In the K=2 phase (N below the BBP threshold slider), all points land on the blue hyperplane — the 2D eigenspace spanned by the two resolved eigenmodes. The ε-balls are translucent spheres whose colour encodes cluster size — blue for isolated, shifting through green and yellow toward red as the giant component grows. You can watch the coalescence happen: small clusters merge, the colour warms, and eventually one dominant red blob spans the plane. That is percolation in the 2D eigenspace.
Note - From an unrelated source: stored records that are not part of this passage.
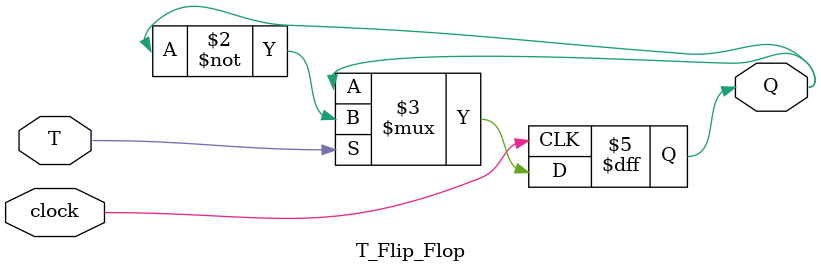
<source format=v>
module T_Flip_Flop (clock, T, Q);
	input clock, T;
	output reg Q;
	
	always @(posedge clock) begin
		if(T)
			Q <= ~Q;
	end
endmodule
</source>
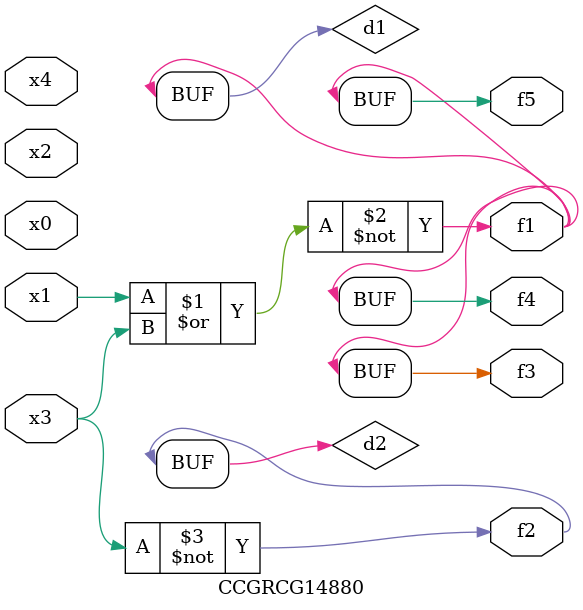
<source format=v>
module CCGRCG14880(
	input x0, x1, x2, x3, x4,
	output f1, f2, f3, f4, f5
);

	wire d1, d2;

	nor (d1, x1, x3);
	not (d2, x3);
	assign f1 = d1;
	assign f2 = d2;
	assign f3 = d1;
	assign f4 = d1;
	assign f5 = d1;
endmodule

</source>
At the BBP threshold (drag the N₃ slider to control when the third eigenmode opens), the points suddenly lift off the plane into a 3D cloud. The previously red giant component instantly becomes a thin slice of a larger 3D space — coverage fraction drops, the colour cools back toward blue/green, and you are back in the fragmented regime. This is the discontinuity in γ(N) described in the theory.

The re-percolation in 3D requires substantially more points than the original 2D percolation did — because the volume to fill scales as εd, and d just jumped from 2 to 3. You can drag the elevation slider or click and drag the canvas to see the 3D geometry from any angle.

The core theorem. The percolation threshold satisfies Nc ≈ ρc(d) · Vol(Mw) / Vd(ε) and is invariant to the eigenvalue spectrum of the raw data covariance — it depends only on the Mahalanobis geometry and the regularisation parameter. The BBP transition at NBBP(k) = D / (λk − 1)² governs when the k-th eigenmode becomes statistically resolvable; the percolation threshold then determines when that subspace is geometrically covered.